Pressman believes that investors should stick with the asset class. “From the 1990s, real estate was trading at a 200 basis point spread over treasury bonds,” he notes. “From 2000 to 2007 we saw unprecedented yield compression in the real estate markets. But if you are a long-term investor and invested at the top of the market, the situation is not necessarily any different to holding a bond during a period of time until that matures.
“Liquidity will eventually return and the real estate markets will rebound but we
don’t expect the markets necessarily to go back to the incredible liquidity levels which we experienced in the 2004-07 period,” he adds. “As liquidity returns there will be a great real estate investment opportunity as we emerge from a period of tremendous supply constraint with overall good financing. Of course the unknown factor is how difficult the economies around the world will be.”
As for the timing of a recovery, amid generally sobering predictions, Pressman is cautious. “By mid-2009 we should start to see some recovery as the impact of the monetary policy actions in the US is felt,” he says. “There will be very slow growth in markets like the US and some of the more established European markets,” he says. “There is no reason to think the central European markets will see a dramatic downturn, and Asia looks fairly robust. By 2010 we will see a modest recovery in the US, and Western Europe will follow suit - indeed most markets around the world will either be in recovery or solid growth mode. We think that investors will become more active again in 2010.”
Inflation has moved to the fore as a major concern that might prolong the downturn. Pressman considers the facts. “If you look at the overall rate of inflation in the US market you will see three major inflationary pressures - wages, housing costs and everything else,” he says. “Wages exert no inflationary pressure in the US. Rental rates are the proxy for housing inflation, and there is no inflationary pressure there. The only inflationary pressure is in fuel and food prices, which are not the heavyweights of inflation; wage and housing costs are much more heavily weighted in terms of inflationary pressure than fuel costs, which do appear severe as far as the average consumer is concerned.

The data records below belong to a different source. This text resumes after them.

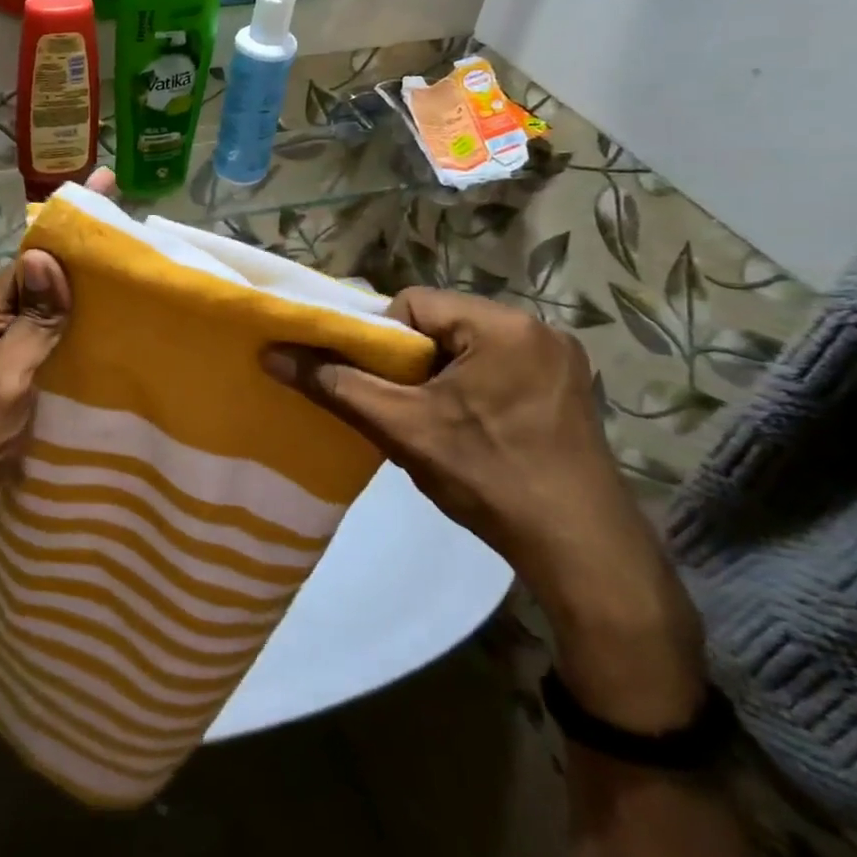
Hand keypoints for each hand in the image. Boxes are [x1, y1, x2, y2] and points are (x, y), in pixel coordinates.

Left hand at [0, 169, 113, 584]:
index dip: (70, 230)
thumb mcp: (4, 384)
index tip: (107, 190)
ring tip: (126, 281)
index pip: (30, 259)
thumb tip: (44, 258)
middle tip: (130, 238)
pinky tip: (97, 336)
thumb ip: (28, 323)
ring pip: (38, 311)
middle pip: (35, 281)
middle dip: (78, 257)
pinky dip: (66, 330)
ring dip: (75, 295)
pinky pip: (37, 340)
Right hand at [262, 289, 706, 734]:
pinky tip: (466, 427)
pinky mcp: (569, 387)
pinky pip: (497, 366)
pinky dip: (470, 386)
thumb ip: (335, 384)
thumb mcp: (402, 428)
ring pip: (467, 346)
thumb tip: (273, 354)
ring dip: (438, 374)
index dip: (380, 339)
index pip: (413, 303)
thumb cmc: (489, 478)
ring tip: (427, 418)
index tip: (375, 383)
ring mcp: (560, 358)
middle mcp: (537, 327)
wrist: (584, 553)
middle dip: (409, 359)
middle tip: (396, 403)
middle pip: (442, 323)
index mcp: (502, 325)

“So the actual inflation pressure in the US is viewed to be relatively modest right now, despite what you see in the press.” By way of summing up, Pressman offers a guardedly optimistic view. “Overall, we’re playing through with our customers in a tough market environment. We are working with them to support strategically important transactions, ones that really meet their long-term needs,” he maintains.
Update: Last month, GE Real Estate announced that Mark Hutchinson, who had headed Asia-Pacific operations, will become president of the newly created GE Real Estate International. In this role, Hutchinson, who was unable to attend IPE Real Estate’s interview session, has responsibility for Europe and Asia, reporting to Pressman.
Mike Rowan, the UK leader, has moved to the US to run GE Real Estate’s Americas’ Equity group.